Except for her time in Naples, Tonon worked exclusively at the Zoological Station of Padua. There, she performed experiments specializing in the conservation and treatment of silkworm eggs. More specifically, she analyzed the evolution and physiology of vitelline cells in relation to their activities; she dealt with embryonic anomalies in the stages of development; she focused on the phenomenon of albinism and its relations in larval life.

She received a patent for her new method of staining embryos. When other researchers began using Tonon's technique, they could more easily monitor the development of an embryo.

In addition to the embryos, Tonon was also interested in silkworm eggs and their reaction to exposure to ultraviolet rays and steam tar.

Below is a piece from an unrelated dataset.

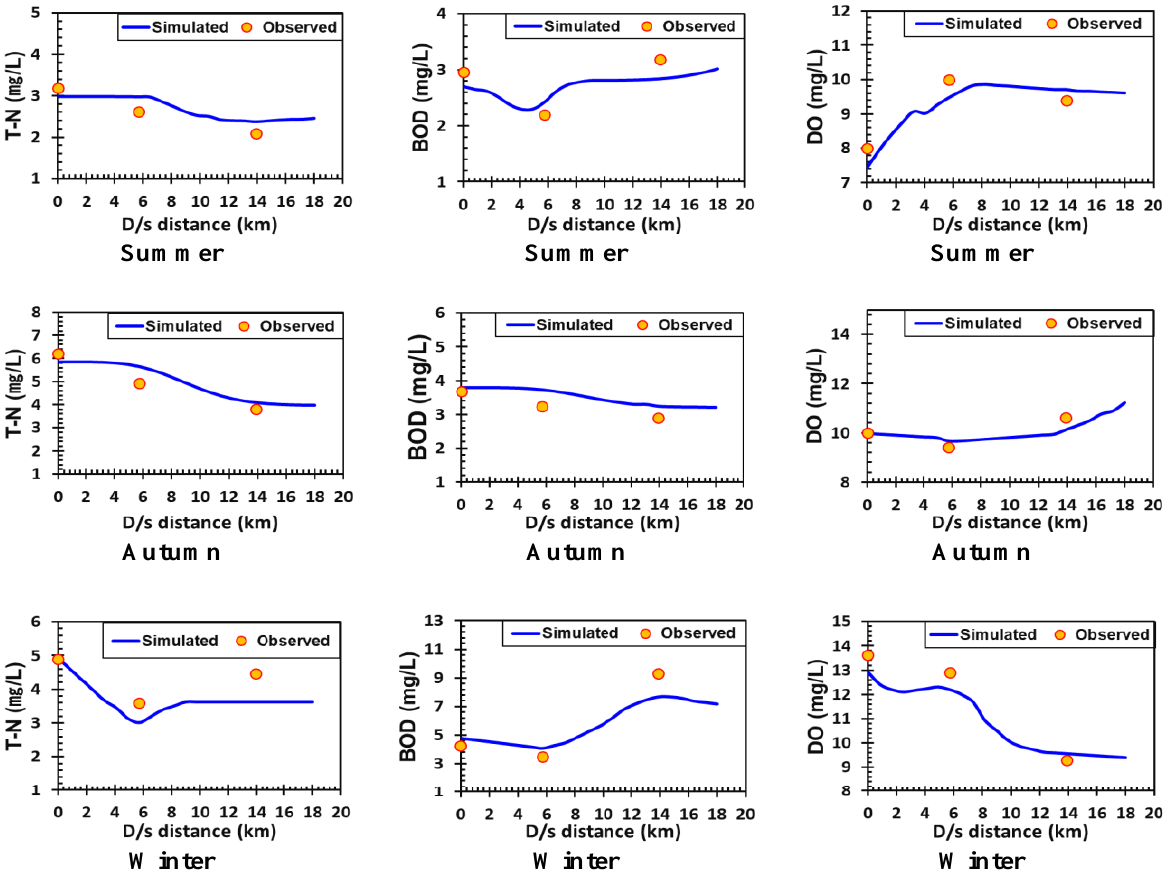
Figure 5. Confirmation of water qualities in the Ara Waterway for summer, autumn, and winter seasons.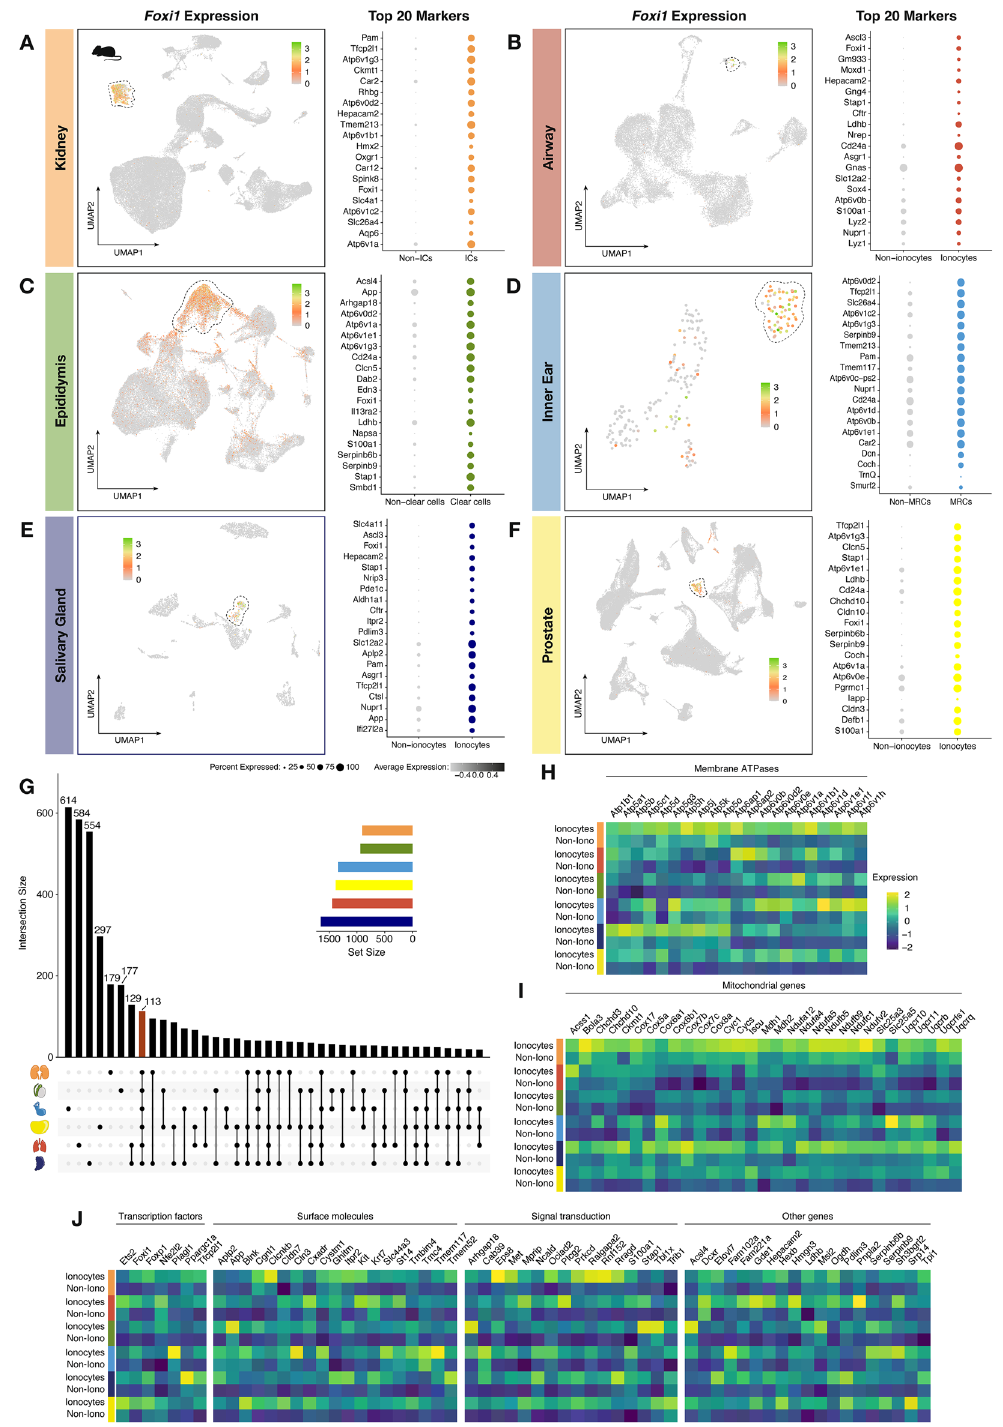
Figure 5. Murine ionocyte identification and comparison. Depicted are feature plots from datasets of murine tissues ( A : kidney, B : airway, C : epididymis, D : inner ear, E : salivary gland, F : prostate), showing the presence of ionocyte clusters ( Foxi1 -expressing cells). Next to each feature plot, we show the top 20 differentially expressed genes (DEGs) per ionocyte population. ( G ) Bar graph revealing the intersecting DEGs between ionocyte populations. The 113 genes commonly shared in all five ionocyte populations can be observed in the heatmaps, which were divided by category ( H , membrane ATPases; I , mitochondrial genes; J , transcription factors, surface molecules, signal transduction-related genes, and other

Her final research endeavors concerned the possible crossings of different breeds of silkworms: she also achieved good results by selecting valuable breeds. She also studied the structure of mulberry buds.

She died in 1960 or 1961 on 21 August, in Padua.

== Selected works ==

- Tonon, A. (1925) (with G. Teodoro) Tecnica per lo studio microscopico del Bombyx mori, (Technique for the microscopic study of Bombyx mori) «Bollettino di Sericoltura», A. XXXII, n. 9. Anomalie embrionali nei lepidotteri Bombyx mori, «Atti e memorie della Regia Accademia di Scienze, Lettere e Arti di Padova», 1924, vol. L.
- Tonon, A. (1926). Variabilità dei caratteri embriologici nell'uovo di Filugello durante la diapausa. (Variability of embryological characters in the Silkworm egg during diapause). Grafiche Carlo Ferrari.